Bioimpedance spectroscopy has shown promising results, especially in dialysis patients [18], in HF patients its use being limited to only two diagnostic studies performed in an acute setting with no follow-up outcomes [37, 38]. Although our study shows that an ECW higher than 18.3 l is associated with death in the initial multivariable Cox models, after different adjustments, including also pulmonary congestion, this association becomes non-significant. We obtained similar findings in a previous study performed in dialysis patients. In the final model, the number of B-lines, and not the BIS derived fluid status parameter, was associated with all-cause mortality [39].
This study supports previous findings regarding the impact of lung congestion on all-cause mortality in HF patients, but at the same time refines this association. We used a holistic approach in our analysis, trying to underline the complex relationship between the lung, heart, and kidney and its effect on survival in this type of patient.

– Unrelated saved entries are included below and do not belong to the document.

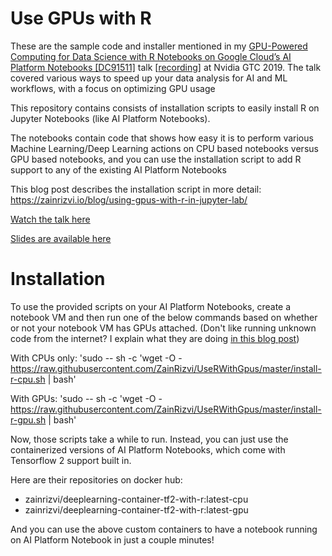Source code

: # Use GPUs with R

These are the sample code and installer mentioned in my [GPU-Powered Computing for Data Science with R Notebooks on Google Cloud’s AI Platform Notebooks \[DC91511\]](https://events.rainfocus.com/widget/nvidia/gtcdc19/catalog-short?search=zain) talk [[recording](https://on-demand.gputechconf.com/gtcdc/2019/video/dc91511-gpu-powered-computing-for-data-science-with-r-notebooks-on-google-clouds-ai-platform/)] at Nvidia GTC 2019. The talk covered various ways to speed up your data analysis for AI and ML workflows, with a focus on optimizing GPU usage

This repository contains consists of installation scripts to easily install R on Jupyter Notebooks (like AI Platform Notebooks).

The notebooks contain code that shows how easy it is to perform various Machine Learning/Deep Learning actions on CPU based notebooks versus GPU based notebooks, and you can use the installation script to add R support to any of the existing AI Platform Notebooks

This blog post describes the installation script in more detail: https://zainrizvi.io/blog/using-gpus-with-r-in-jupyter-lab/

[Watch the talk here](https://on-demand.gputechconf.com/gtcdc/2019/video/dc91511-gpu-powered-computing-for-data-science-with-r-notebooks-on-google-clouds-ai-platform/)

[Slides are available here](https://github.com/ZainRizvi/UseRWithGpus/blob/master/Slides%20-%20R%20with%20GPU.pdf)

# Installation

To use the provided scripts on your AI Platform Notebooks, create a notebook VM and then run one of the below commands based on whether or not your notebook VM has GPUs attached. (Don't like running unknown code from the internet? I explain what they are doing [in this blog post](https://zainrizvi.io/blog/using-gpus-with-r-in-jupyter-lab/))

With CPUs only:
'sudo -- sh -c 'wget -O - https://raw.githubusercontent.com/ZainRizvi/UseRWithGpus/master/install-r-cpu.sh | bash'

With GPUs:
'sudo -- sh -c 'wget -O - https://raw.githubusercontent.com/ZainRizvi/UseRWithGpus/master/install-r-gpu.sh | bash'

Now, those scripts take a while to run.  Instead, you can just use the containerized versions of AI Platform Notebooks, which come with Tensorflow 2 support built in.

Here are their repositories on docker hub:

   * zainrizvi/deeplearning-container-tf2-with-r:latest-cpu
   * zainrizvi/deeplearning-container-tf2-with-r:latest-gpu

And you can use the above custom containers to have a notebook running on AI Platform Notebook in just a couple minutes!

Our study has some limitations that must be addressed. We included a relatively small sample size of selected HF patients from a single centre with a relatively low number of mortality events, but we used different statistical approaches to overcome these shortcomings. Furthermore, we are not able to completely exclude the existence of residual confounding in our regression models. These factors could limit the generalisability of the results obtained in this study. However, our findings are particularly encouraging because they emphasise the complex pathways that link lung congestion with cardiac and renal function and body fluid compartments. Ideally, these results should be validated in other HF populations, including larger samples. In addition, we could not specify the cause of death, and the data about nonfatal events were not collected.
In conclusion, we show for the first time in HF patients that pulmonary congestion, as assessed by lung ultrasonography, is associated with the severity of NYHA class, LVEF, eGFR, and ECW, and it identifies those at increased risk of death. Further studies are required to determine whether such early warnings, such as pulmonary or systemic fluid congestion, may prevent the clinical progression of disease and HF hospitalisation.